WORK ITEM: Please retype each record exactly as it stands below.

EXTRACTED MATERIAL:
==*==

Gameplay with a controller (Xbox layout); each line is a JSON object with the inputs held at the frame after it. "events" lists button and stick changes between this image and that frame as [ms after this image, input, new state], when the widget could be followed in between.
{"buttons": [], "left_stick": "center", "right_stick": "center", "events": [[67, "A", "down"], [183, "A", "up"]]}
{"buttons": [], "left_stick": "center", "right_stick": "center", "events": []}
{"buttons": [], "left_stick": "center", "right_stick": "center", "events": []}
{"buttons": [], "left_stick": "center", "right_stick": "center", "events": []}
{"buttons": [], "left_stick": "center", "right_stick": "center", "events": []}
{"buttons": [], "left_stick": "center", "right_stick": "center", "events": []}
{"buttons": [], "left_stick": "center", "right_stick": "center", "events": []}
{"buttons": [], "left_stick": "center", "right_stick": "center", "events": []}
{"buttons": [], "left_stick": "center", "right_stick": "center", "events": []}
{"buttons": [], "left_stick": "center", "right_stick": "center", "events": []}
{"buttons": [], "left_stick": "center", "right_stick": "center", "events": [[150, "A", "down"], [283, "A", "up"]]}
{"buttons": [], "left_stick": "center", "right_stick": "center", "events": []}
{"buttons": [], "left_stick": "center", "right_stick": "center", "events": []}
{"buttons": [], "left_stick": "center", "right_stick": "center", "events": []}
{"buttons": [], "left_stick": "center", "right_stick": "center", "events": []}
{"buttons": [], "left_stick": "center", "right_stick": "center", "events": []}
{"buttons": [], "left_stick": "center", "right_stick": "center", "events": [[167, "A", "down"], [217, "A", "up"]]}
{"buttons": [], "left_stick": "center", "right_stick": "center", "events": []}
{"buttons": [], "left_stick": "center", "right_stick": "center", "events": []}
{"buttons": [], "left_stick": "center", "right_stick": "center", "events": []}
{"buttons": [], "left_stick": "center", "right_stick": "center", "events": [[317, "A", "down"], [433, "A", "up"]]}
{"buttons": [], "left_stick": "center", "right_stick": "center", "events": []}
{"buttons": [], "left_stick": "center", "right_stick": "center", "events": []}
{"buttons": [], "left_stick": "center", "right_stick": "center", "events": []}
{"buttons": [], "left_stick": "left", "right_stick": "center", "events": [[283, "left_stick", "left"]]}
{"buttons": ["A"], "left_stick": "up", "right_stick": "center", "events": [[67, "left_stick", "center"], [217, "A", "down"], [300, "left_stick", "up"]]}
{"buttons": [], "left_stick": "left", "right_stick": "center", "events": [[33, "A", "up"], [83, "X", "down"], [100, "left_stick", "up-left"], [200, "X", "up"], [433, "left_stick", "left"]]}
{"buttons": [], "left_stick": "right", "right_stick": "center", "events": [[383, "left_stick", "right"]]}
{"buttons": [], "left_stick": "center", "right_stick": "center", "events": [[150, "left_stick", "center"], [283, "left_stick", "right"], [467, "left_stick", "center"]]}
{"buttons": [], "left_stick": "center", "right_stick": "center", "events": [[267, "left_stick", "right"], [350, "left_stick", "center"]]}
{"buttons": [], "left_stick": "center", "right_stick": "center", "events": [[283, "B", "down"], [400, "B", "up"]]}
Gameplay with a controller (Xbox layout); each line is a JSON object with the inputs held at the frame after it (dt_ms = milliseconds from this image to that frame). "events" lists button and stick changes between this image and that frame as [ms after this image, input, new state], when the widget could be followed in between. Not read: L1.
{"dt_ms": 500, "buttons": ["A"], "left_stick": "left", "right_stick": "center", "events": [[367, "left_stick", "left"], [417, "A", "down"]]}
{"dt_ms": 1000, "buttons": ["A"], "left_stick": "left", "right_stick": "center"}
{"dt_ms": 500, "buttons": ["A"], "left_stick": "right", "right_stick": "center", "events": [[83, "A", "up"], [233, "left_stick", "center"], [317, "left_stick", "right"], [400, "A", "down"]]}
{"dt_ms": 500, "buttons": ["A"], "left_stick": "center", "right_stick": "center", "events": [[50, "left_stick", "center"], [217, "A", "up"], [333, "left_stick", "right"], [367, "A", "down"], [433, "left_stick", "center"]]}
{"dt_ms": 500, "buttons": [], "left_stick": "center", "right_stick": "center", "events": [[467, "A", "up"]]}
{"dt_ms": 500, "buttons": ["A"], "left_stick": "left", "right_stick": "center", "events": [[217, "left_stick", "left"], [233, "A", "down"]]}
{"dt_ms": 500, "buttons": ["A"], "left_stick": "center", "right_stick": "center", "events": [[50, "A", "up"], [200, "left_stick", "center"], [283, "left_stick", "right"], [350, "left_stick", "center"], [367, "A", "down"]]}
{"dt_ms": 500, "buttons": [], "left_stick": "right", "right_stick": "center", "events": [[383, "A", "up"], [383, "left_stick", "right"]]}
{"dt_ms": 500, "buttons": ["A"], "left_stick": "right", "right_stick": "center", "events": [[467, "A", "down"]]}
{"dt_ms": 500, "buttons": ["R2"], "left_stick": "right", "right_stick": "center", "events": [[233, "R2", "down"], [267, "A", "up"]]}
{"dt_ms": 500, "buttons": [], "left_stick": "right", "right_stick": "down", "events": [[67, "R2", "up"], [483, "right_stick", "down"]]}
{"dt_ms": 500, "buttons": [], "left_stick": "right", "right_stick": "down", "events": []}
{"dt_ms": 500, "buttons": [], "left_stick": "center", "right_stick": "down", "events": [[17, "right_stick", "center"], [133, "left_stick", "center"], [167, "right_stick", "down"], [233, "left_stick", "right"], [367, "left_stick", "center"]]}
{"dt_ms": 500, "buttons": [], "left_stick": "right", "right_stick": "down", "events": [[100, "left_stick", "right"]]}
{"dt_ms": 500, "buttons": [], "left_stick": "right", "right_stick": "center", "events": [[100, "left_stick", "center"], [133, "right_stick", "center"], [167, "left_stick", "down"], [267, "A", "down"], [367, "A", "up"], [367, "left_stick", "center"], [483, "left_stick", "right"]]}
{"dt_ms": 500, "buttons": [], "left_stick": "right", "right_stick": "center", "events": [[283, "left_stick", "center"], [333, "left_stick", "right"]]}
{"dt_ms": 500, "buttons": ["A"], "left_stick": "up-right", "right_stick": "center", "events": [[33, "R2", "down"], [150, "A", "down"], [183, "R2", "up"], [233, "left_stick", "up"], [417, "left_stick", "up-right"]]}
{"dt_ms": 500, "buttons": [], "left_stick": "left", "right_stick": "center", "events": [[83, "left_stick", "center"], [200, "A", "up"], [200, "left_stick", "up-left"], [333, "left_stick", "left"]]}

==*==

YOUR SOLUTION:
Gameplay with a controller (Xbox layout); each line is a JSON object with the inputs held at the frame after it. "events" lists button and stick changes between this image and that frame as [ms after this image, input, new state], when the widget could be followed in between.
{"buttons": [], "left_stick": "center", "right_stick": "center", "events": [[67, "A", "down"], [183, "A", "up"]]}
{"buttons": [], "left_stick": "center", "right_stick": "center", "events": []}
{"buttons": [], "left_stick": "center", "right_stick": "center", "events": []}
{"buttons": [], "left_stick": "center", "right_stick": "center", "events": []}
{"buttons": [], "left_stick": "center", "right_stick": "center", "events": []}
{"buttons": [], "left_stick": "center", "right_stick": "center", "events": []}
{"buttons": [], "left_stick": "center", "right_stick": "center", "events": []}
{"buttons": [], "left_stick": "center", "right_stick": "center", "events": []}
{"buttons": [], "left_stick": "center", "right_stick": "center", "events": []}
{"buttons": [], "left_stick": "center", "right_stick": "center", "events": []}
{"buttons": [], "left_stick": "center", "right_stick": "center", "events": [[150, "A", "down"], [283, "A", "up"]]}
{"buttons": [], "left_stick": "center", "right_stick": "center", "events": []}
{"buttons": [], "left_stick": "center", "right_stick": "center", "events": []}
{"buttons": [], "left_stick": "center", "right_stick": "center", "events": []}
{"buttons": [], "left_stick": "center", "right_stick": "center", "events": []}
{"buttons": [], "left_stick": "center", "right_stick": "center", "events": []}
{"buttons": [], "left_stick": "center", "right_stick": "center", "events": [[167, "A", "down"], [217, "A", "up"]]}
{"buttons": [], "left_stick": "center", "right_stick": "center", "events": []}
{"buttons": [], "left_stick": "center", "right_stick": "center", "events": []}
{"buttons": [], "left_stick": "center", "right_stick": "center", "events": []}
{"buttons": [], "left_stick": "center", "right_stick": "center", "events": [[317, "A", "down"], [433, "A", "up"]]}
{"buttons": [], "left_stick": "center", "right_stick": "center", "events": []}
{"buttons": [], "left_stick": "center", "right_stick": "center", "events": []}
{"buttons": [], "left_stick": "center", "right_stick": "center", "events": []}
{"buttons": [], "left_stick": "left", "right_stick": "center", "events": [[283, "left_stick", "left"]]}
{"buttons": ["A"], "left_stick": "up", "right_stick": "center", "events": [[67, "left_stick", "center"], [217, "A", "down"], [300, "left_stick", "up"]]}
{"buttons": [], "left_stick": "left", "right_stick": "center", "events": [[33, "A", "up"], [83, "X", "down"], [100, "left_stick", "up-left"], [200, "X", "up"], [433, "left_stick", "left"]]}
{"buttons": [], "left_stick": "right", "right_stick": "center", "events": [[383, "left_stick", "right"]]}
{"buttons": [], "left_stick": "center", "right_stick": "center", "events": [[150, "left_stick", "center"], [283, "left_stick", "right"], [467, "left_stick", "center"]]}
{"buttons": [], "left_stick": "center", "right_stick": "center", "events": [[267, "left_stick", "right"], [350, "left_stick", "center"]]}
{"buttons": [], "left_stick": "center", "right_stick": "center", "events": [[283, "B", "down"], [400, "B", "up"]]}
Gameplay with a controller (Xbox layout); each line is a JSON object with the inputs held at the frame after it (dt_ms = milliseconds from this image to that frame). "events" lists button and stick changes between this image and that frame as [ms after this image, input, new state], when the widget could be followed in between. Not read: L1.
{"dt_ms": 500, "buttons": ["A"], "left_stick": "left", "right_stick": "center", "events": [[367, "left_stick", "left"], [417, "A", "down"]]}
{"dt_ms": 1000, "buttons": ["A"], "left_stick": "left", "right_stick": "center"}
{"dt_ms": 500, "buttons": ["A"], "left_stick": "right", "right_stick": "center", "events": [[83, "A", "up"], [233, "left_stick", "center"], [317, "left_stick", "right"], [400, "A", "down"]]}
{"dt_ms": 500, "buttons": ["A"], "left_stick": "center", "right_stick": "center", "events": [[50, "left_stick", "center"], [217, "A", "up"], [333, "left_stick", "right"], [367, "A", "down"], [433, "left_stick", "center"]]}
{"dt_ms": 500, "buttons": [], "left_stick": "center", "right_stick": "center", "events": [[467, "A", "up"]]}
{"dt_ms": 500, "buttons": ["A"], "left_stick": "left", "right_stick": "center", "events": [[217, "left_stick", "left"], [233, "A", "down"]]}
{"dt_ms": 500, "buttons": ["A"], "left_stick": "center", "right_stick": "center", "events": [[50, "A", "up"], [200, "left_stick", "center"], [283, "left_stick", "right"], [350, "left_stick", "center"], [367, "A", "down"]]}
{"dt_ms": 500, "buttons": [], "left_stick": "right", "right_stick": "center", "events": [[383, "A", "up"], [383, "left_stick", "right"]]}
{"dt_ms": 500, "buttons": ["A"], "left_stick": "right", "right_stick": "center", "events": [[467, "A", "down"]]}
{"dt_ms": 500, "buttons": ["R2"], "left_stick": "right", "right_stick": "center", "events": [[233, "R2", "down"], [267, "A", "up"]]}
{"dt_ms": 500, "buttons": [], "left_stick": "right", "right_stick": "down", "events": [[67, "R2", "up"], [483, "right_stick", "down"]]}
{"dt_ms": 500, "buttons": [], "left_stick": "right", "right_stick": "down", "events": []}
{"dt_ms": 500, "buttons": [], "left_stick": "center", "right_stick": "down", "events": [[17, "right_stick", "center"], [133, "left_stick", "center"], [167, "right_stick", "down"], [233, "left_stick", "right"], [367, "left_stick", "center"]]}
{"dt_ms": 500, "buttons": [], "left_stick": "right", "right_stick": "down", "events": [[100, "left_stick", "right"]]}
{"dt_ms": 500, "buttons": [], "left_stick": "right", "right_stick": "center", "events": [[100, "left_stick", "center"], [133, "right_stick", "center"], [167, "left_stick", "down"], [267, "A", "down"], [367, "A", "up"], [367, "left_stick", "center"], [483, "left_stick", "right"]]}
{"dt_ms": 500, "buttons": [], "left_stick": "right", "right_stick": "center", "events": [[283, "left_stick", "center"], [333, "left_stick", "right"]]}
{"dt_ms": 500, "buttons": ["A"], "left_stick": "up-right", "right_stick": "center", "events": [[33, "R2", "down"], [150, "A", "down"], [183, "R2", "up"], [233, "left_stick", "up"], [417, "left_stick", "up-right"]]}
{"dt_ms": 500, "buttons": [], "left_stick": "left", "right_stick": "center", "events": [[83, "left_stick", "center"], [200, "A", "up"], [200, "left_stick", "up-left"], [333, "left_stick", "left"]]}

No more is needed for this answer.